Conference reports, TB coinfection
Adherence of TB patients on self-administered treatment
Nathan Geffen, TAC
In the October 2009 issue of HTB South, we described a pilot study by Atkins and colleagues in which TB patients self-administered treatment. [1] At the World Lung Conference, a poster by MSF examined self-administered treatment at a site in Homa Bay, Kenya. [2] This is in contrast to direct observation of treatment recommended by the World Health Organisation (WHO).
This cross-sectional study consisted of a survey of 279 potentially eligible patients taken from the TB register in November 2008 and June 2009. Of these, 67 (24%) did not participate because five never started treatment, 20 defaulted before the survey, 11 were dead, four were hospitalised, 13 refused to consent to the home visits necessary to carry out the survey and 14 were not found. Patients received education on TB treatment. They had to collect their medicines weekly during the intensive phase and monthly during the continuation phase.
The survey consisted of four measurements: an interviewer-administered questionaire, visual analogue scale in which the patient estimated adherence in the last month, pill counts and an isoniazid urine strip test. For those who participated the median age was 35 years, 46% were female, 79% had pulmonary TB and 69% were HIV-positive. Of those who were HIV-positive, 73% were on ART.
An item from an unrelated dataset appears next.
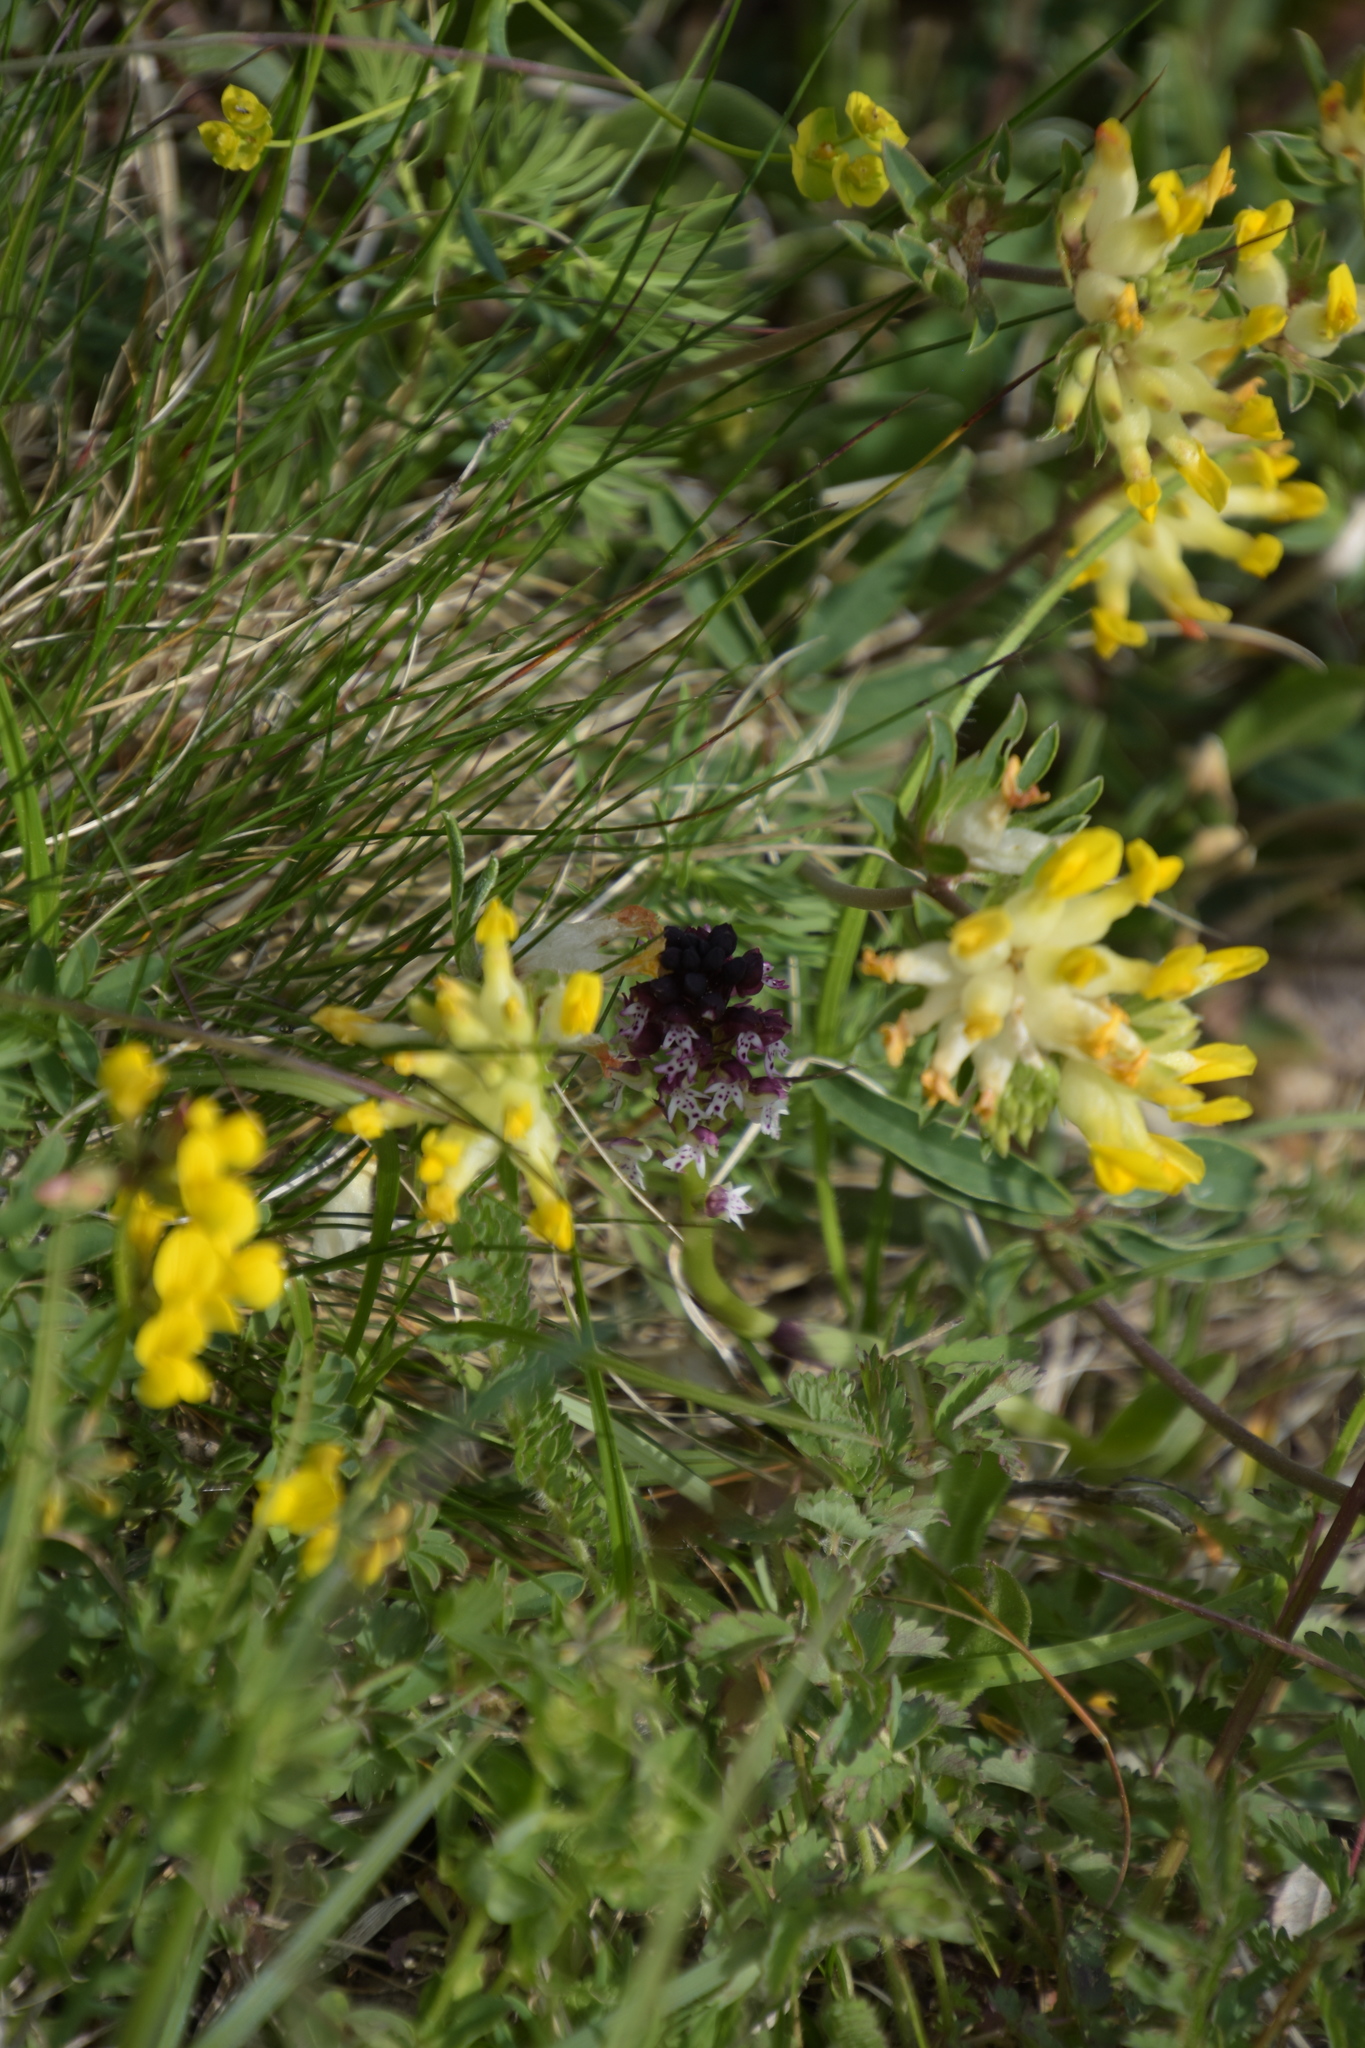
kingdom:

The interviewer-administered questionaire asked questions about pill intake over the past four days. If patients responded that they had taken all their pills, their adherence was described as exact. If they took 75% of their pills, their adherence was described as satisfactory, else their adherence was described as unsatisfactory. 95% were exact, 3% satisfactory and 2% unsatisfactory.
On the Visual Analogue Scale assessment, patients were asked: “How much of your prescribed TB medications have you taken in the last month?” 93% answered 90-100%. 7% answered 80-90% and only one patient answered less than 80%.
Overall, 98% of patients tested positive for isoniazid. Pill counts results were described as exact if 100% of pills were taken, satisfactory if at least 80% of pills were taken and unsatisfactory otherwise. 84% were exact, 10% satisfactory and 6% unsatisfactory. However pill count data was unavailable for 64 patients.
There was no significant difference observed between the intensive and continuation phases for any of the four measures of adherence nor were there significant differences between HIV-positive and HIV-negative people, nor between people on ARVs and people not on ARVs.
Reasons given for non-adherence varied with 17 patients giving 36 reasons, the most common being “ran out of pills” (8 patients), followed by “away from home” (7 patients), followed by, “forgot to take medication” (6 patients).
The Kappa coefficient measures agreement between qualitative assessments. A Kappa < 0.4 is moderate or poor agreement, 0.4 – < 0.75 is fair to good agreement and ≥ 0.75 is excellent agreement. The only combination of assessments that had fair to good agreement was INH positivity and the questionaire (Kappa = 0.43). All other binary comparisons of the assessments had poor to moderate agreement.
The authors pointed out that the INH test was expensive and needed a cold chain and that pill counts had poor reliability and inconsistent data. Therefore they state that in routine settings, the questionaire and visual analogue scale should be the preferred adherence measurement tools. They also state that adherence measurements should not be based on just one tool.
The authors concluded that adherence was high among surveyed patients but acknowledged that the study was limited by several factors including that only patients who consented to home visits were surveyed, the adherence visit was sometimes too close to the last visit and patients who defaulted before the survey were not included.
comment
At the time of the conference, data was not yet available to adequately compare patient outcomes and adherence. Hopefully the researchers will publish this soon.
While this study has some serious limitations–particularly that it does not examine patients who were not adherent before the survey started–observational data is accumulating that self-administered treatment for TB can compete with the directly observed treatment model promoted by the WHO. A randomised open-label trial to compare these methods is warranted. Such a trial should compare health outcomes and adherence, but also perceptions of patient dignity, travel costs incurred by patients and cost to the health system.
References
1. Geffen N. 2009. Overview of TB-related studies at IAS.
2. Huerga H et al. 2009. Adherence to self-administrated tuberculosis treatment in Homa Bay, Kenya. 40th World Lung Conference, Cancun, December 2009.